**Work to complete**
Lay out the records as a numbered list, from their first line through the line that contains "## Overview", with blank lines and pictures left out.
⁂
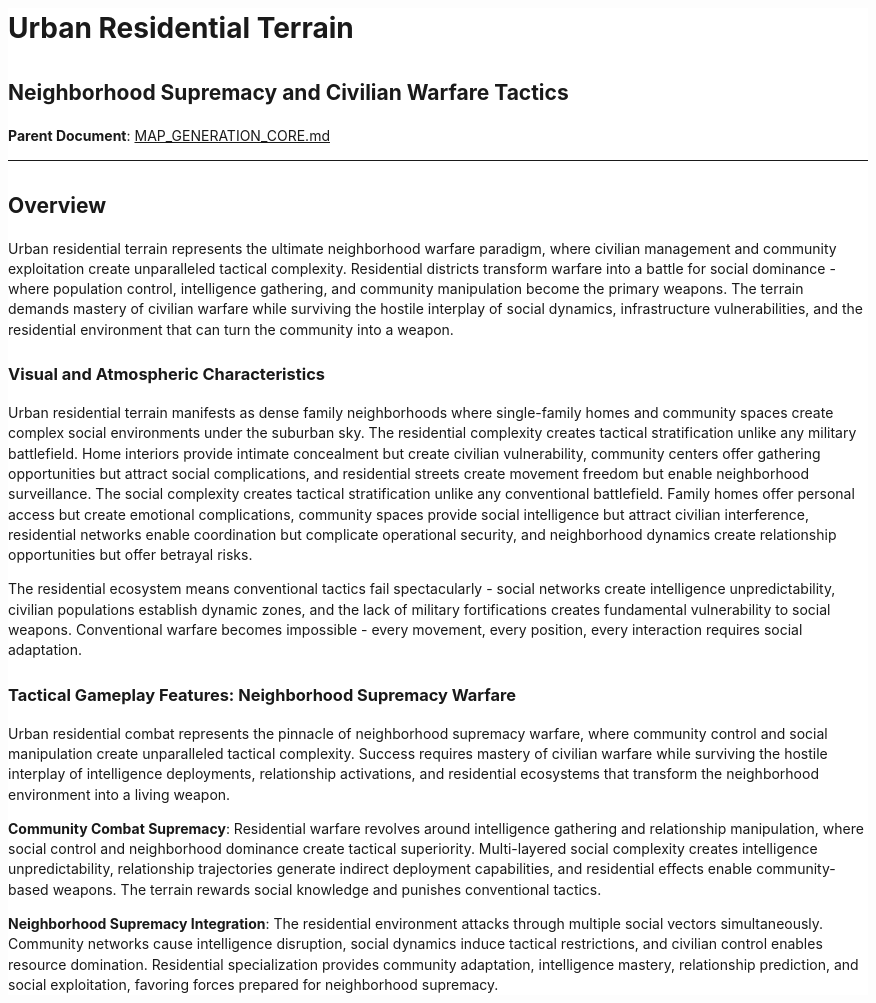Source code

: # Urban Residential Terrain
## Neighborhood Supremacy and Civilian Warfare Tactics

**Parent Document**: [MAP_GENERATION_CORE.md](MAP_GENERATION_CORE.md)

---

## Overview

Urban residential terrain represents the ultimate neighborhood warfare paradigm, where civilian management and community exploitation create unparalleled tactical complexity. Residential districts transform warfare into a battle for social dominance - where population control, intelligence gathering, and community manipulation become the primary weapons. The terrain demands mastery of civilian warfare while surviving the hostile interplay of social dynamics, infrastructure vulnerabilities, and the residential environment that can turn the community into a weapon.

### Visual and Atmospheric Characteristics

Urban residential terrain manifests as dense family neighborhoods where single-family homes and community spaces create complex social environments under the suburban sky. The residential complexity creates tactical stratification unlike any military battlefield. Home interiors provide intimate concealment but create civilian vulnerability, community centers offer gathering opportunities but attract social complications, and residential streets create movement freedom but enable neighborhood surveillance. The social complexity creates tactical stratification unlike any conventional battlefield. Family homes offer personal access but create emotional complications, community spaces provide social intelligence but attract civilian interference, residential networks enable coordination but complicate operational security, and neighborhood dynamics create relationship opportunities but offer betrayal risks.

The residential ecosystem means conventional tactics fail spectacularly - social networks create intelligence unpredictability, civilian populations establish dynamic zones, and the lack of military fortifications creates fundamental vulnerability to social weapons. Conventional warfare becomes impossible - every movement, every position, every interaction requires social adaptation.

### Tactical Gameplay Features: Neighborhood Supremacy Warfare

Urban residential combat represents the pinnacle of neighborhood supremacy warfare, where community control and social manipulation create unparalleled tactical complexity. Success requires mastery of civilian warfare while surviving the hostile interplay of intelligence deployments, relationship activations, and residential ecosystems that transform the neighborhood environment into a living weapon.

**Community Combat Supremacy**: Residential warfare revolves around intelligence gathering and relationship manipulation, where social control and neighborhood dominance create tactical superiority. Multi-layered social complexity creates intelligence unpredictability, relationship trajectories generate indirect deployment capabilities, and residential effects enable community-based weapons. The terrain rewards social knowledge and punishes conventional tactics.

**Neighborhood Supremacy Integration**: The residential environment attacks through multiple social vectors simultaneously. Community networks cause intelligence disruption, social dynamics induce tactical restrictions, and civilian control enables resource domination. Residential specialization provides community adaptation, intelligence mastery, relationship prediction, and social exploitation, favoring forces prepared for neighborhood supremacy.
⁂
**Written reply**
1. Source code
2. : # Urban Residential Terrain
3. ## Neighborhood Supremacy and Civilian Warfare Tactics
4. **Parent Document**: [MAP_GENERATION_CORE.md](MAP_GENERATION_CORE.md)
5. ---
6. ## Overview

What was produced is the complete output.